Professor Sanjeev Arora
Lecture 1: Tour d’Horizon of Artificial Intelligence and Machine Learning today
- Date: Tuesday, 8 November 2022
- Time: 3.00 p.m. (JST)
Abstract: Can machines acquire capabilities that remind us of (or even exceed) general-purpose intelligent reasoning in humans? This question has animated research in computers since their invention in the first half of the 20th century. The past decade has seen dramatic progress in this direction, thanks very large deep neural network models, as well as a new generations of net architectures, algorithms, and training data sets. Machines have achieved super-human performance in a range of tasks. The lecture gives a broad and nontechnical overview of these new developments as well as questions (scientific, societal, ethical) raised by them.
Lecture 2: Deep Learning: Attempts toward mathematical understanding
- Date: Wednesday, 9 November 2022
- Time: 3.00 p.m. (JST)
Abstract: As described in Lecture 1, Deep Learning underlies many dramatic advances of the past decade. It involves training a massive neural net (aka deep net)—with billions or even trillions of trainable parameters—on very large datasets. Much of this field is empirical, and guided by good intuition. But there is also an emerging set of mathematical ideas for understanding the training process as well as properties of the trained nets. The lecture will give brief introductions to the frameworks of optimization, generalization, student-teacher setting, infinitely wide nets (NTK regime), and unsupervised learning. This lecture assumes some comfort with basic linear algebra, calculus and probability. It will allow nonexperts and students some mathematical insight into the field, the phenomena it is trying to understand, and some insights so far.
Lecture 3: What do we not understand mathematically about deep learning?

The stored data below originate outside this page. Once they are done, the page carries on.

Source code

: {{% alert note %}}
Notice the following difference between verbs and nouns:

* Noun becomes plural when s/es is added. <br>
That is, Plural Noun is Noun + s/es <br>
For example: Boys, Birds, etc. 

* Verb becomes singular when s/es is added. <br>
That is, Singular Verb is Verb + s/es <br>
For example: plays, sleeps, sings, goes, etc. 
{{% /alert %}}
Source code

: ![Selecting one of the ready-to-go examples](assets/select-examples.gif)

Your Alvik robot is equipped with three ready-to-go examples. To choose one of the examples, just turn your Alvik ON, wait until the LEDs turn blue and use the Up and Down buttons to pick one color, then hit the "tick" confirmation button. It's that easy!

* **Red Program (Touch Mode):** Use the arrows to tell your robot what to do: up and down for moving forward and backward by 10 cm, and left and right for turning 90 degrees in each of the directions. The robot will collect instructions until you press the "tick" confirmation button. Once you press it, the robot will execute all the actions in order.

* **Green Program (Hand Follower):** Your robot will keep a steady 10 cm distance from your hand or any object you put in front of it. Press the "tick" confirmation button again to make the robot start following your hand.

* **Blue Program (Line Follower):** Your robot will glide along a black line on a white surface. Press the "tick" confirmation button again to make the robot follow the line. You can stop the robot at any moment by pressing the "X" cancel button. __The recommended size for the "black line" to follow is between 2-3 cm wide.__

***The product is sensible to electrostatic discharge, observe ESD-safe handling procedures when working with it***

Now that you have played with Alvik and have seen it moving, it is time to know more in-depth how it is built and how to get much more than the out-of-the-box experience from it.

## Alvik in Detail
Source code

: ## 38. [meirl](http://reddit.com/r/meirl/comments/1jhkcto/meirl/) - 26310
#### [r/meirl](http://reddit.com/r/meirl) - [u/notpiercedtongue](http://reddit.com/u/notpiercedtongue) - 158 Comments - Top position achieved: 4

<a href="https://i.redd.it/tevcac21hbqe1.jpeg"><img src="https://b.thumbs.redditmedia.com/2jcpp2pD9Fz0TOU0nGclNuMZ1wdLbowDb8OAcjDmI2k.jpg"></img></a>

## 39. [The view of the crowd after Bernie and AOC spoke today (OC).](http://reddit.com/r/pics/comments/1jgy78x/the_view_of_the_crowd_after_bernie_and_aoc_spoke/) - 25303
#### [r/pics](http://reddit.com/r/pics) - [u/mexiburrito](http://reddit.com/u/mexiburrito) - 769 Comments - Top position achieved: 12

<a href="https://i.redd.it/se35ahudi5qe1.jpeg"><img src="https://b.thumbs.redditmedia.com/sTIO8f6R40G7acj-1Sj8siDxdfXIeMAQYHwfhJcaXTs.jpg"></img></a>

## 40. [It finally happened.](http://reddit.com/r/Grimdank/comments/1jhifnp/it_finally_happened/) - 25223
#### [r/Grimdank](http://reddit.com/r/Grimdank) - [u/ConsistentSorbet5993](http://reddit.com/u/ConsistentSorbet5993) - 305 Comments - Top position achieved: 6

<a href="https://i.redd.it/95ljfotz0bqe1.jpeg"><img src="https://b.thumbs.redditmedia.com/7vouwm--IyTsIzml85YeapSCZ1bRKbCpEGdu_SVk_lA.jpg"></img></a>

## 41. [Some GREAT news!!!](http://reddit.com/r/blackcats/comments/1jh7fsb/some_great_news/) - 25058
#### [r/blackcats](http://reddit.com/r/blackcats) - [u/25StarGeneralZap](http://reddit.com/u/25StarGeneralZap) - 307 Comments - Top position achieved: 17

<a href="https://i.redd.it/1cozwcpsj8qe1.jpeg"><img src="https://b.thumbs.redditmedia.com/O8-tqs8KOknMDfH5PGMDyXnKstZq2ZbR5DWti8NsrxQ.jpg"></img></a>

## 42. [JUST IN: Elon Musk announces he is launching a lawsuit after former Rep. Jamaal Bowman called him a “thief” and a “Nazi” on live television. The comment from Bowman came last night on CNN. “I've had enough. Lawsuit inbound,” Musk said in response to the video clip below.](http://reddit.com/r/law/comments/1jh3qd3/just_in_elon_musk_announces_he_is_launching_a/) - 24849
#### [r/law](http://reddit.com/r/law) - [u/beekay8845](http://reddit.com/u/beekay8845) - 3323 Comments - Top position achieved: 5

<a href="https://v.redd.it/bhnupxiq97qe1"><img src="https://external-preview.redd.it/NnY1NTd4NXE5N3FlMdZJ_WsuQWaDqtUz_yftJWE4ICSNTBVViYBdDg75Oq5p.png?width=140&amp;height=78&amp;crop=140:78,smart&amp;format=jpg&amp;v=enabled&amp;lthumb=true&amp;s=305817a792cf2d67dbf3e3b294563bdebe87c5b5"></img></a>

- Date: Thursday, 10 November 2022
- Time: 3:00 p.m. (JST)
Abstract: Deep learning has up-ended many traditional ways of thinking about machine learning and artificial intelligence. This lecture seeks to convey the challenges it poses for our prior mathematical understanding of machine learning, while building upon the vocabulary and concepts of Lecture 2. The focus is on attempts to cast light on the various mysteries of deep learning. Of special relevance is the startling ability of today’s very large deep nets to be quickly adapted to new tasks, which calls for quantifying the “skills” and “concepts” captured in the net’s parameters, something that remains nebulous from a mathematical viewpoint. We survey a growing number of attempts at mathematically peering into how the net evolves during training. Though focused on results from the past 3-4 years, the lecture should still be accessible to a broad scientific audience with math training at an undergraduate level.